Red Letter Day

Thursday, August 24, 2006

Most annoying Mac error ever

Yeah, Macs can be very, very annoying, sometimes. Especially when the annoying thing is a bug in Apple's own Safari web browser. Even worse, when this bug occurs, the resulting error dialog is inaccurate, blames the user for the error, and is about as non-helpful as an error dialog could be. It is, to summarize, about as un-Mac-like as it could be.

This error is the result of a real situation that any web surfer runs into on ocassion: sometimes a server is just plain busy, and rather the rejecting the connection entirely, it sends partial data and then gives up. When this happens, you can usually just hit "reload" and the page will then load just fine.

Anyway, here's the offending error:



Let's pick this horrid error message apart, a line at a time.

Safari can't open the page "http://support.apple.com/batteryprogram"

This is the most accurate part of the error message.

The error was: "lost network connection" (NSURLErrorDomain:-1005)

An overly technical explaination that is meaningless to the average user and doesn't really explain what happened. The error code only adds insult to injury.

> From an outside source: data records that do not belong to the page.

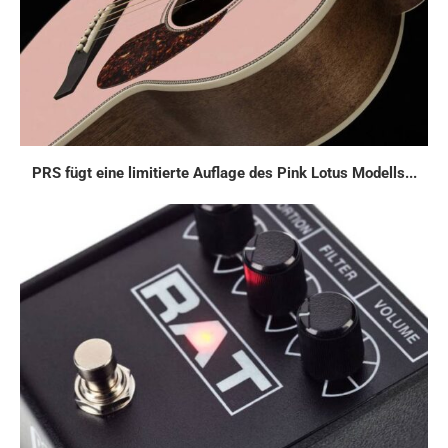
PRS fügt eine limitierte Auflage des Pink Lotus Modells...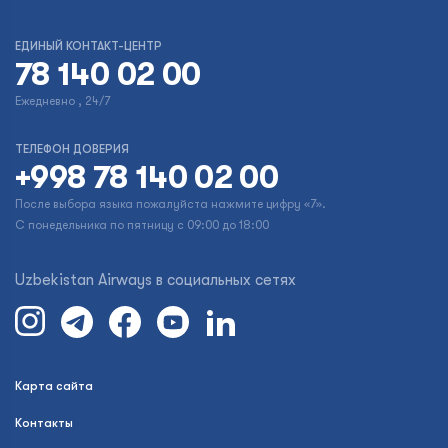
ЕДИНЫЙ КОНТАКТ-ЦЕНТР
78 140 02 00
Ежедневно , 24/7
ТЕЛЕФОН ДОВЕРИЯ
+998 78 140 02 00
После выбора языка пожалуйста нажмите цифру «7».
С понедельника по пятницу с 09:00 до 18:00
Uzbekistan Airways в социальных сетях
Карта сайта
Контакты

Please choose Report Bug to Apple from the Safari menu

The user has just been told that an error occured. Rather then be given tips on solving the error or an explaination of what is going on, they are instructed to stop what they are doing and contact Apple to report the error. Very unfriendly, especailly given that this is not a bug in Safari, and reporting it to Apple is a waste of everyone's time.

Of course, Safari's inability to properly handle dropped HTTP server connections is indeed a bug. Maybe if everyone who saw this stupid error dialog reported it as such to Apple, they'd fix it, right? Or at least improve the error message...

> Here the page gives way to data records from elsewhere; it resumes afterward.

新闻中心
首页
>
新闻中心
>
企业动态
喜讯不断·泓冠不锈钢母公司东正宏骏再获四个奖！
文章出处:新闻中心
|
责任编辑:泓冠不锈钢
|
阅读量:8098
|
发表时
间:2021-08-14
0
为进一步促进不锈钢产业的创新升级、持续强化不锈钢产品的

"Note the error number and what you did before you saw this message."

"Well, I jacked the flux capicitor up to 48 gigawatts and set the phase dilation matrix to 110% of nominal."

Really, I clicked on a link on a web page. You know, like every user in the history of Safari who has stumbled across this dumb message.

I don't want to be accused of simply whining, so in that spirit, here are two ways Apple could handle this common and predictable situation (dropped HTTP connection).

The easy way

Just change the error message to actually be informative and useful:

Safari can't open the page http://support.apple.com/batteryprogram. This often happens when the web site you are trying to visit is very busy. Please click "Try again" to try to open the page again. If this problem still occurs you may wish to wait a few minutes and try the site later.

Follow by two buttons: "Try again" and "Back to previous page" (or something like that).

This error message clearly tells the user what happened in non techie detail, and gives two logical and helpful suggestions for what to do next.

The hard way

Considering that the usual reason for these errors is a busy or slow server on the other end, Apple should have Safari automatically retry the connection when this error is encountered, ideally without the user even seeing what is going on. They could provide a preference in Safari's advanced settings to control this behavior, giving the user the option to turn on or off "automatic busy site reconnection" (or whatever Apple calls it) and setting the maximum number of retries before giving up (I would set a hard maximum of 5 or 10, to avoid turning Safari into a DoS tool.)